PROVIDED RECORDS

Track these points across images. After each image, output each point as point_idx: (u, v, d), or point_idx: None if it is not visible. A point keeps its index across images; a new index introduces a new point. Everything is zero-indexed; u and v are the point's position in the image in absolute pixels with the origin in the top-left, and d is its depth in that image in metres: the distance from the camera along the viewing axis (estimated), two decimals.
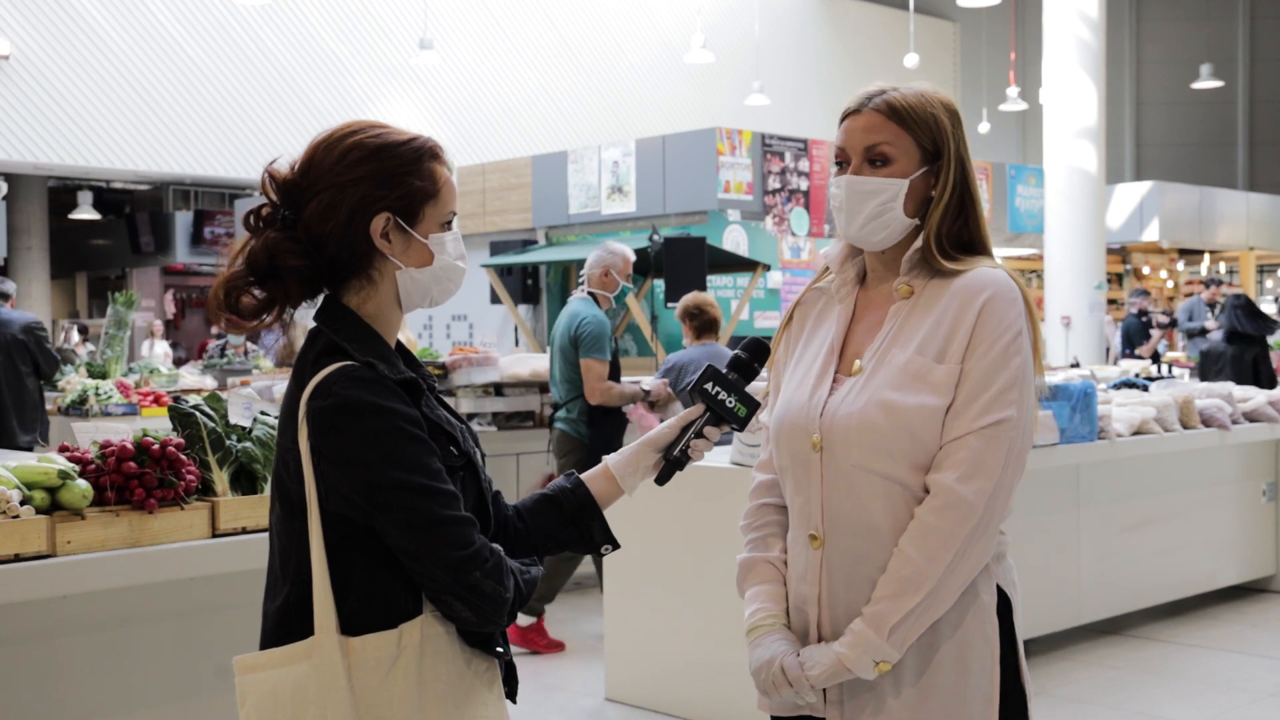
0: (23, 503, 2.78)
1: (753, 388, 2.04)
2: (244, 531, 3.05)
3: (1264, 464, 6.91)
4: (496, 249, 11.11)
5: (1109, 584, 6.01)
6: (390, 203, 1.78)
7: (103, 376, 8.11)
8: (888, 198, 1.97)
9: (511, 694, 1.89)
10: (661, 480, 2.00)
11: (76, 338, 11.70)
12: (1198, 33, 25.07)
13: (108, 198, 18.94)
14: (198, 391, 7.76)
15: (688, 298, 6.52)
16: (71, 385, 7.66)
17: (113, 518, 2.87)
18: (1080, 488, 5.88)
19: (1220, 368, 9.43)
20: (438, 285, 1.85)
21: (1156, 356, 13.78)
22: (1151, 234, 18.12)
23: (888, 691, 1.93)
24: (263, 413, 3.31)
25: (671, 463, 1.98)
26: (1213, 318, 14.07)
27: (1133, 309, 14.52)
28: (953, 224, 1.99)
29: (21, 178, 16.28)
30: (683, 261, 8.68)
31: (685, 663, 4.79)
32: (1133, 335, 14.17)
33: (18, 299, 10.15)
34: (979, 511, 1.87)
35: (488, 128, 17.84)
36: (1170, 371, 10.01)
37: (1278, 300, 20.62)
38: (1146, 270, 20.04)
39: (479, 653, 1.80)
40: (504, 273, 10.82)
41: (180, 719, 3.16)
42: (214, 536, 3.02)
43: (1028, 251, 15.49)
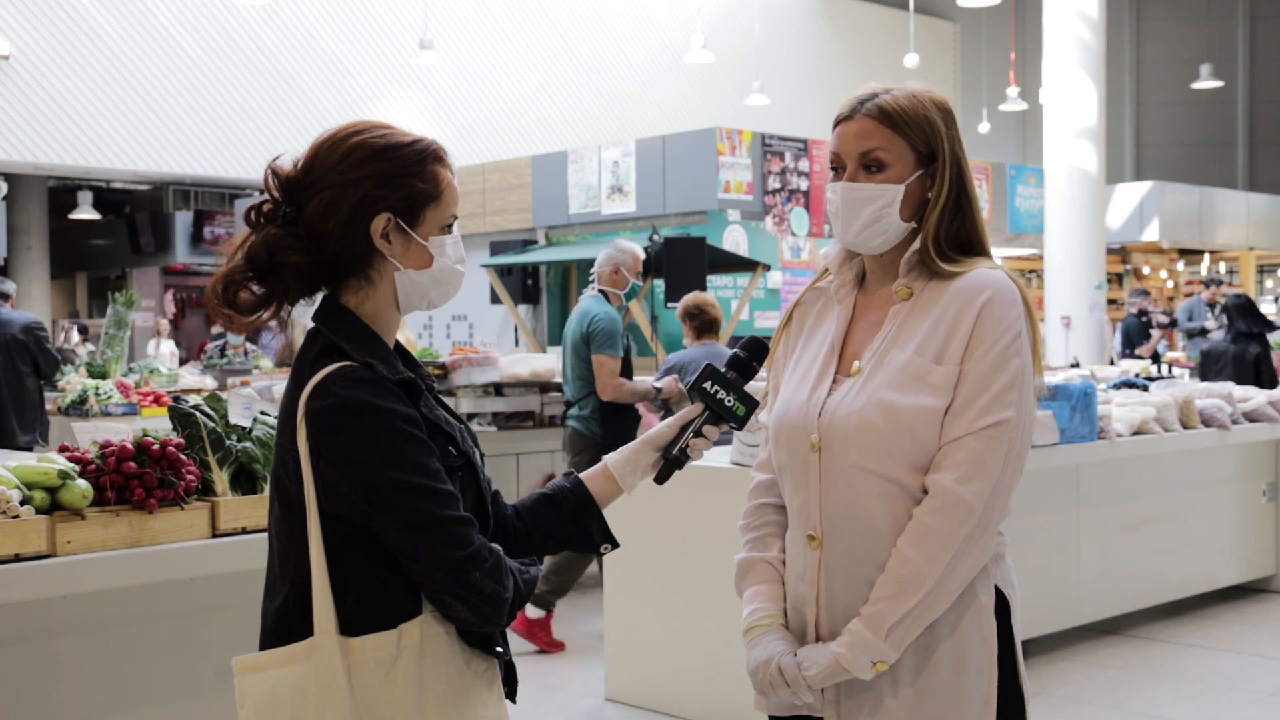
0: (23, 503, 2.78)
1: (752, 387, 2.05)
2: (244, 531, 3.05)
3: (1264, 464, 6.91)
4: (496, 249, 11.10)
5: (1109, 584, 6.01)
6: (392, 203, 1.78)
7: (103, 376, 8.11)
8: (884, 204, 1.97)
9: (511, 694, 1.89)
10: (661, 479, 2.01)
11: (76, 338, 11.69)
12: (1198, 33, 25.06)
13: (108, 198, 18.93)
14: (198, 391, 7.76)
15: (688, 298, 6.52)
16: (71, 385, 7.66)
17: (113, 518, 2.87)
18: (1080, 488, 5.88)
19: (1221, 367, 9.42)
20: (436, 288, 1.85)
21: (1156, 356, 13.77)
22: (1151, 234, 18.11)
23: (885, 691, 1.93)
24: (263, 413, 3.31)
25: (671, 461, 1.98)
26: (1213, 318, 14.06)
27: (1133, 309, 14.52)
28: (950, 225, 1.99)
29: (21, 178, 16.27)
30: (683, 261, 8.67)
31: (685, 663, 4.79)
32: (1133, 335, 14.16)
33: (18, 299, 10.15)
34: (978, 512, 1.87)
35: (488, 128, 17.84)
36: (1170, 371, 10.01)
37: (1278, 300, 20.61)
38: (1146, 270, 20.03)
39: (479, 653, 1.80)
40: (504, 273, 10.82)
41: (180, 719, 3.16)
42: (214, 536, 3.02)
43: (1028, 251, 15.48)
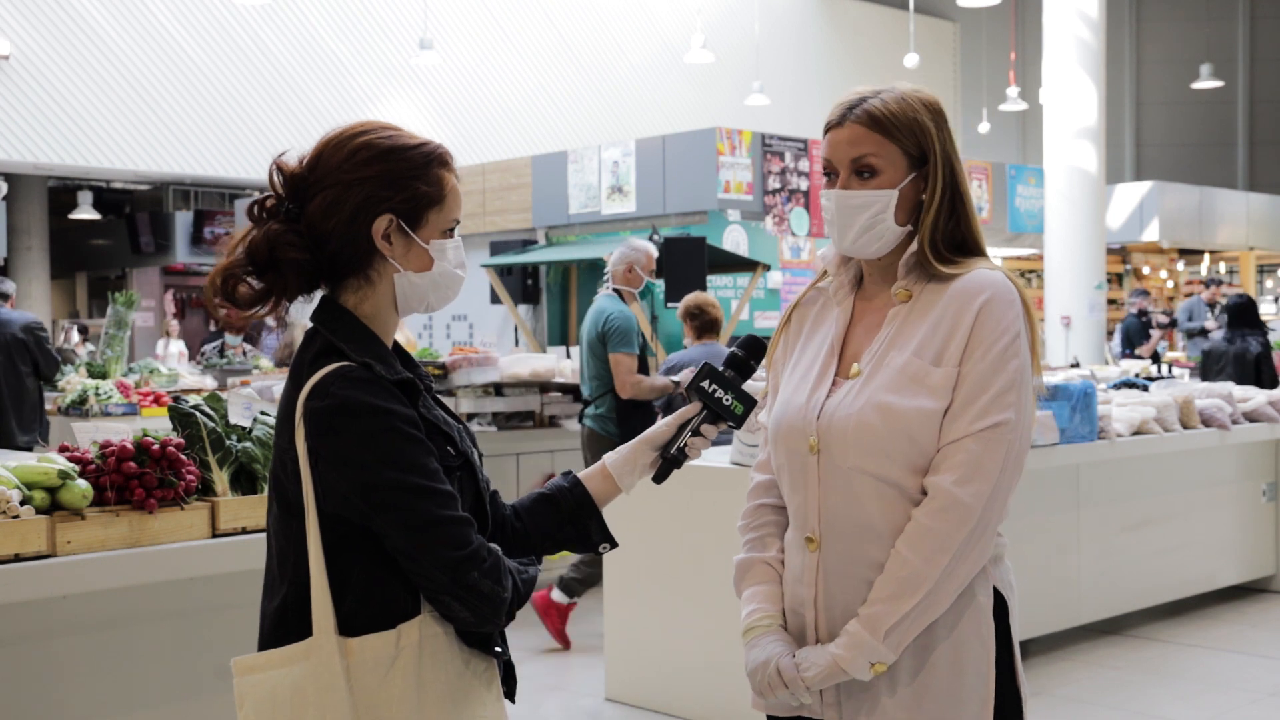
0: (23, 503, 2.78)
1: (751, 386, 2.05)
2: (244, 531, 3.05)
3: (1264, 464, 6.91)
4: (496, 249, 11.09)
5: (1109, 584, 6.01)
6: (395, 205, 1.78)
7: (103, 376, 8.11)
8: (878, 209, 1.97)
9: (510, 694, 1.89)
10: (659, 478, 2.01)
11: (76, 338, 11.68)
12: (1198, 33, 25.05)
13: (108, 198, 18.91)
14: (198, 391, 7.76)
15: (689, 298, 6.53)
16: (71, 385, 7.66)
17: (113, 518, 2.87)
18: (1080, 488, 5.88)
19: (1221, 367, 9.41)
20: (435, 292, 1.85)
21: (1156, 356, 13.77)
22: (1151, 234, 18.10)
23: (883, 692, 1.93)
24: (263, 413, 3.32)
25: (669, 461, 1.98)
26: (1212, 318, 14.05)
27: (1132, 309, 14.51)
28: (945, 226, 1.99)
29: (21, 178, 16.26)
30: (683, 261, 8.66)
31: (685, 663, 4.79)
32: (1133, 335, 14.15)
33: (18, 299, 10.16)
34: (976, 514, 1.87)
35: (488, 128, 17.83)
36: (1170, 371, 10.00)
37: (1278, 300, 20.60)
38: (1146, 270, 20.02)
39: (477, 653, 1.80)
40: (504, 273, 10.81)
41: (180, 719, 3.16)
42: (214, 536, 3.02)
43: (1028, 251, 15.47)
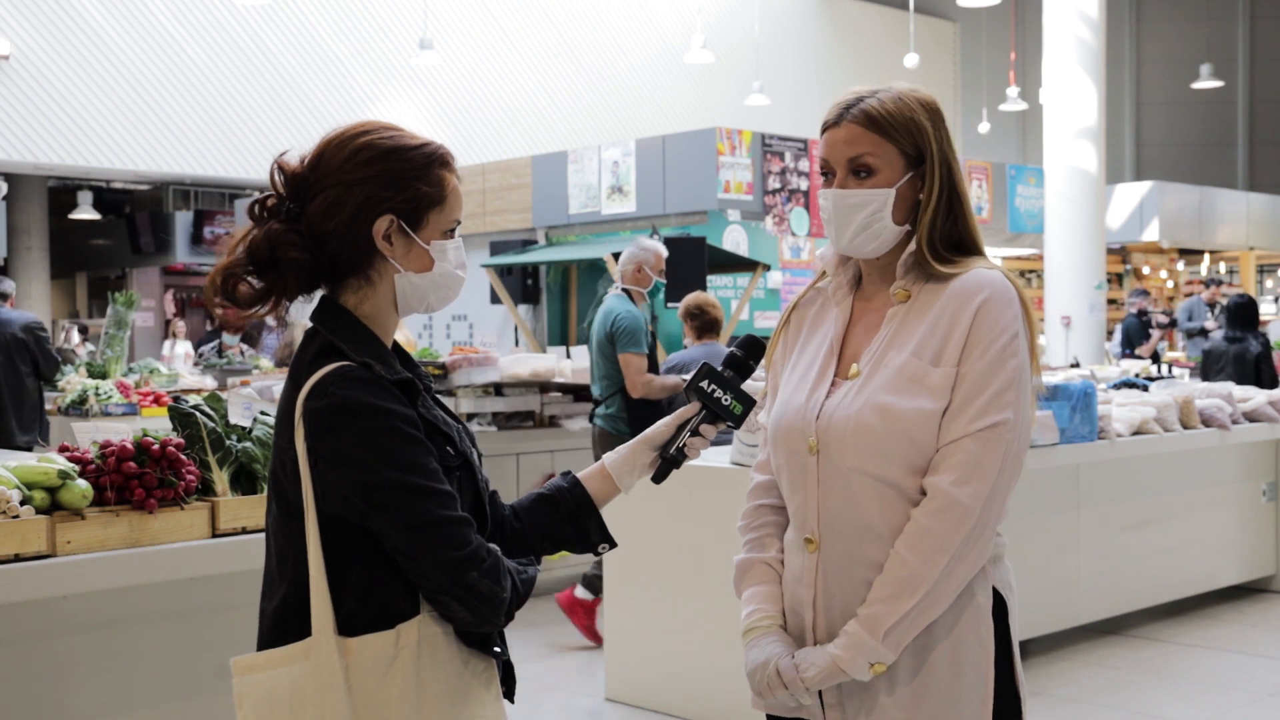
0: (23, 503, 2.78)
1: (751, 386, 2.04)
2: (244, 531, 3.06)
3: (1264, 464, 6.91)
4: (496, 249, 11.08)
5: (1109, 584, 6.01)
6: (395, 205, 1.78)
7: (103, 376, 8.11)
8: (875, 209, 1.97)
9: (509, 694, 1.89)
10: (659, 478, 2.01)
11: (77, 338, 11.67)
12: (1198, 33, 25.05)
13: (108, 198, 18.91)
14: (198, 391, 7.76)
15: (690, 298, 6.53)
16: (71, 385, 7.66)
17: (113, 518, 2.87)
18: (1080, 488, 5.88)
19: (1221, 367, 9.40)
20: (435, 292, 1.85)
21: (1156, 356, 13.76)
22: (1151, 234, 18.09)
23: (882, 692, 1.93)
24: (263, 413, 3.31)
25: (668, 461, 1.98)
26: (1212, 318, 14.05)
27: (1132, 309, 14.51)
28: (943, 225, 1.99)
29: (21, 178, 16.26)
30: (683, 261, 8.65)
31: (685, 663, 4.79)
32: (1132, 335, 14.14)
33: (18, 299, 10.16)
34: (975, 514, 1.87)
35: (488, 128, 17.83)
36: (1170, 371, 10.00)
37: (1278, 300, 20.59)
38: (1146, 270, 20.01)
39: (476, 653, 1.80)
40: (504, 273, 10.81)
41: (180, 719, 3.16)
42: (214, 536, 3.02)
43: (1028, 251, 15.47)
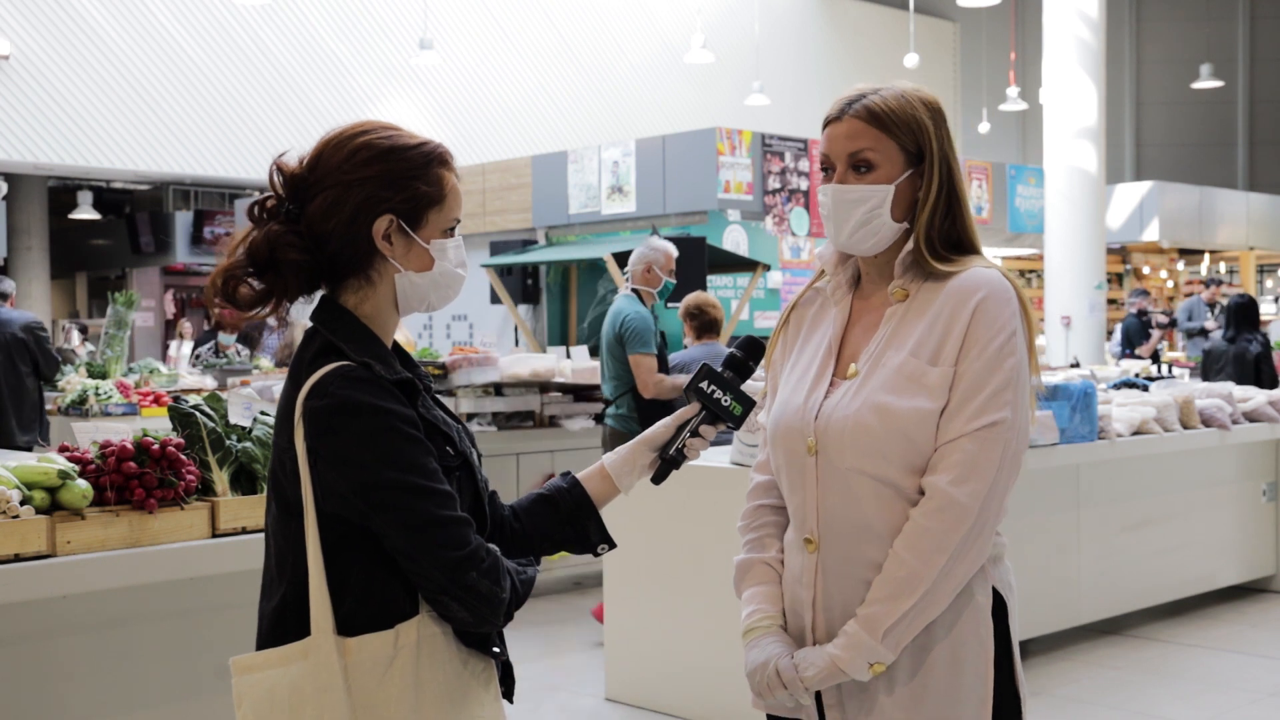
0: (23, 503, 2.78)
1: (750, 387, 2.04)
2: (244, 531, 3.05)
3: (1264, 464, 6.91)
4: (496, 249, 11.08)
5: (1109, 584, 6.01)
6: (395, 205, 1.78)
7: (103, 376, 8.11)
8: (874, 204, 1.97)
9: (508, 694, 1.89)
10: (658, 479, 2.01)
11: (78, 338, 11.66)
12: (1198, 33, 25.05)
13: (108, 198, 18.91)
14: (198, 391, 7.76)
15: (689, 298, 6.54)
16: (71, 385, 7.66)
17: (113, 518, 2.87)
18: (1080, 488, 5.88)
19: (1221, 367, 9.40)
20: (436, 291, 1.85)
21: (1156, 356, 13.76)
22: (1151, 234, 18.09)
23: (882, 692, 1.94)
24: (263, 412, 3.31)
25: (668, 461, 1.98)
26: (1212, 318, 14.04)
27: (1132, 309, 14.50)
28: (942, 224, 1.99)
29: (21, 178, 16.26)
30: (683, 261, 8.65)
31: (685, 663, 4.79)
32: (1132, 335, 14.14)
33: (18, 299, 10.16)
34: (973, 514, 1.87)
35: (488, 128, 17.83)
36: (1170, 371, 10.00)
37: (1278, 300, 20.59)
38: (1146, 270, 20.02)
39: (475, 653, 1.80)
40: (504, 273, 10.81)
41: (180, 719, 3.16)
42: (214, 536, 3.02)
43: (1028, 251, 15.47)
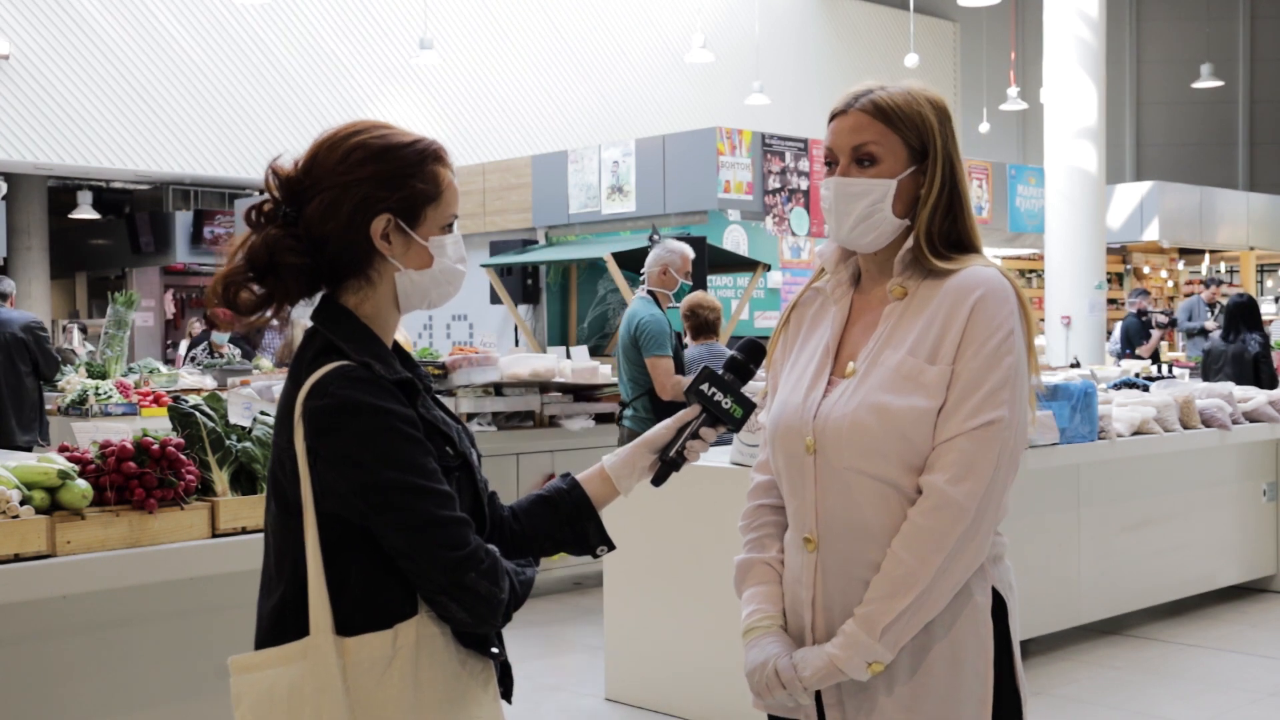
0: (23, 503, 2.78)
1: (751, 388, 2.04)
2: (244, 531, 3.05)
3: (1264, 464, 6.91)
4: (496, 249, 11.08)
5: (1109, 584, 6.01)
6: (392, 204, 1.78)
7: (102, 376, 8.11)
8: (876, 198, 1.97)
9: (507, 694, 1.89)
10: (658, 481, 2.00)
11: (78, 338, 11.67)
12: (1198, 33, 25.05)
13: (108, 198, 18.91)
14: (198, 391, 7.76)
15: (687, 298, 6.55)
16: (71, 385, 7.66)
17: (113, 518, 2.87)
18: (1080, 488, 5.88)
19: (1220, 367, 9.40)
20: (436, 288, 1.85)
21: (1156, 356, 13.76)
22: (1152, 234, 18.09)
23: (881, 691, 1.93)
24: (262, 412, 3.31)
25: (668, 464, 1.98)
26: (1212, 318, 14.04)
27: (1132, 309, 14.50)
28: (942, 222, 1.99)
29: (21, 178, 16.26)
30: None
31: (685, 663, 4.79)
32: (1132, 335, 14.14)
33: (17, 299, 10.15)
34: (970, 513, 1.87)
35: (488, 128, 17.83)
36: (1170, 371, 9.99)
37: (1278, 300, 20.59)
38: (1147, 270, 20.01)
39: (474, 653, 1.80)
40: (504, 273, 10.80)
41: (180, 719, 3.16)
42: (214, 536, 3.02)
43: (1028, 251, 15.47)
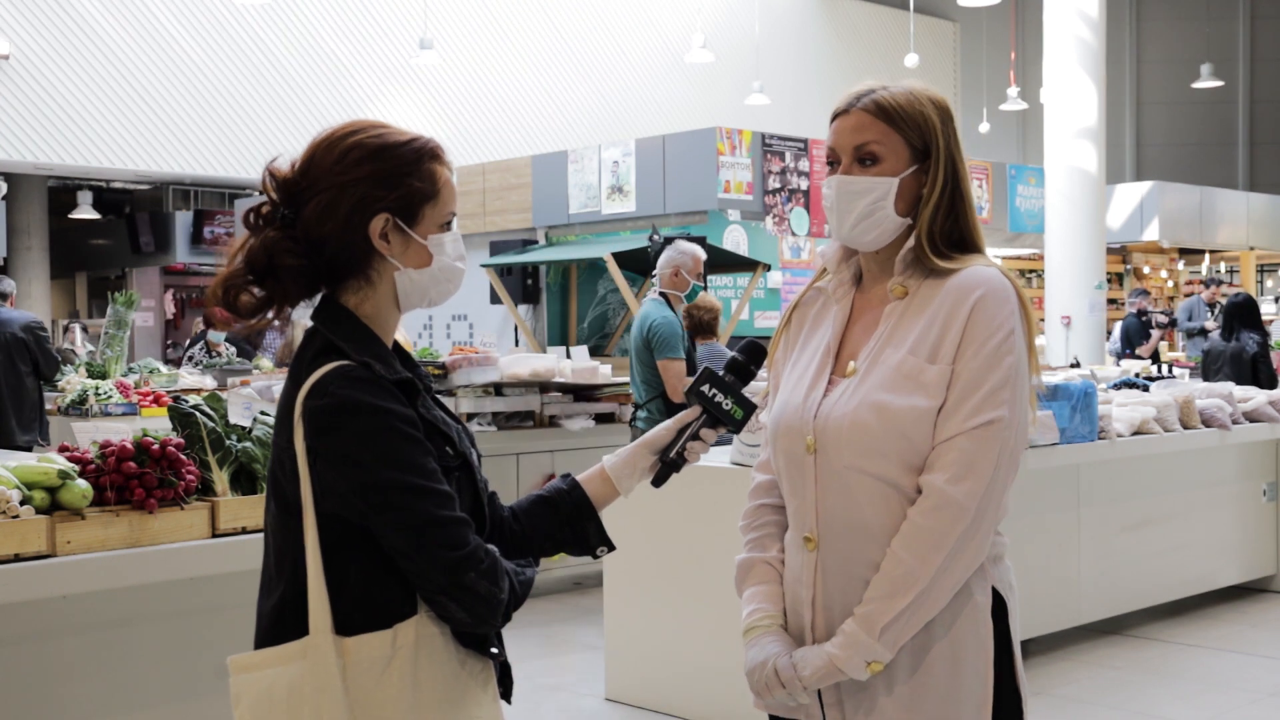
0: (23, 503, 2.78)
1: (752, 389, 2.04)
2: (244, 531, 3.06)
3: (1264, 464, 6.91)
4: (496, 249, 11.08)
5: (1109, 584, 6.01)
6: (389, 203, 1.78)
7: (103, 376, 8.11)
8: (877, 197, 1.97)
9: (506, 695, 1.89)
10: (658, 482, 2.00)
11: (79, 337, 11.66)
12: (1198, 33, 25.05)
13: (108, 198, 18.91)
14: (198, 391, 7.76)
15: None
16: (71, 385, 7.65)
17: (113, 518, 2.87)
18: (1080, 488, 5.88)
19: (1219, 367, 9.40)
20: (436, 286, 1.85)
21: (1156, 356, 13.76)
22: (1152, 234, 18.09)
23: (881, 691, 1.93)
24: (263, 412, 3.31)
25: (668, 465, 1.98)
26: (1212, 318, 14.04)
27: (1132, 309, 14.51)
28: (944, 222, 1.99)
29: (21, 178, 16.26)
30: None
31: (685, 663, 4.79)
32: (1132, 335, 14.14)
33: (18, 299, 10.15)
34: (970, 513, 1.87)
35: (488, 128, 17.83)
36: (1170, 371, 9.99)
37: (1278, 300, 20.59)
38: (1147, 270, 20.02)
39: (473, 653, 1.80)
40: (504, 273, 10.80)
41: (180, 719, 3.16)
42: (214, 536, 3.02)
43: (1028, 251, 15.47)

WHAT THE TASK REQUIRES
All lines above from the one with "19: (1220, 368, 9.43)" to the one with "34: (979, 511, 1.87)", inclusive, should be copied exactly, and no other lines.

OUTPUT BELOW
19: (1220, 368, 9.43)
20: (438, 285, 1.85)
21: (1156, 356, 13.78)
22: (1151, 234, 18.12)
23: (888, 691, 1.93)
24: (263, 413, 3.31)
25: (671, 463, 1.98)
26: (1213, 318, 14.07)
27: (1133, 309, 14.52)
28: (953, 224, 1.99)
29: (21, 178, 16.28)
30: (683, 261, 8.68)
31: (685, 663, 4.79)
32: (1133, 335, 14.17)
33: (18, 299, 10.15)
34: (979, 511, 1.87)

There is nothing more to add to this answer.